Mit den derzeitigen Popup Blockern öffnet sich nun leider das erwünschte Fenster nicht mehr. Wie kann ich das jezt neu umsetzen, damit es wieder fehlerfrei läuft, denn nicht alle Popups sind ja schlechte Popups!


----------



## Tobias (10. Feb 2007)

Java != Javascript.

mpG
Tobias


----------



## Guest (10. Feb 2007)

Sorry meinte ich ja. Immer der gleiche Fehler also Java=JavaScript


----------



## Tobias (10. Feb 2007)

Was möchtest du uns mit diesem Post sagen?

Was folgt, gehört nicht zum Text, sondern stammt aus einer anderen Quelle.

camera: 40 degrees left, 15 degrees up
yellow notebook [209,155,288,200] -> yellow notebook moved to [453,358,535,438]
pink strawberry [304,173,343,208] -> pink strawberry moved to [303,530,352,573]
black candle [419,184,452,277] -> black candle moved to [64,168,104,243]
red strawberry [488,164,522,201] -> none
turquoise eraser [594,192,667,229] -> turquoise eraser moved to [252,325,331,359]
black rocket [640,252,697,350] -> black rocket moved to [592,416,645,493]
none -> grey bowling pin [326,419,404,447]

Was du benutzt, ist Javascript. Mit Javascript kann man Webseiten clientseitig dynamisch gestalten. Java dagegen ist eine plattformunabhängige, objektorientierte Programmiersprache, die alles mögliche kann - einschließlich der Programmierung "normaler" Applikationen. Bis auf den Namen gibt es überhaupt keine Ähnlichkeiten zwischen Java und Javascript.

Zu deinem eigentlichen Problem: Wenn du einfach einen HTML-Button auf deine Seite stellst und im onClick-Attribut das neue Fenster öffnest, solltest du mit vernünftig programmierten Popup-Blockern keine Probleme bekommen. Das sage ich aber als Webdesign und Javascript-Laie, also verlass dich nicht drauf.
Kompetentere Hilfe bekommst du möglicherweise bei http://www.masterportal24.com.

mpG
Tobias


----------



## Gast0815 (10. Feb 2007)

OK, vieleicht gehts mit einem Beispiel besser hier der Link zum Testen Test

Eigentlich sollte sich beim verlassen der Seite ein weiteres Popup auftun, aber es kommt lediglich nur die verlinkte Seite und das eigentliche Popup wird vom Popupblocker blokiert.

In diesem Beispiel sollte außer der neuen Seite die hier zuum Test zu Google führt sich ein neues Fenste öffnen, in dem auch nur zum Test sich die Google Seite befindet.


----------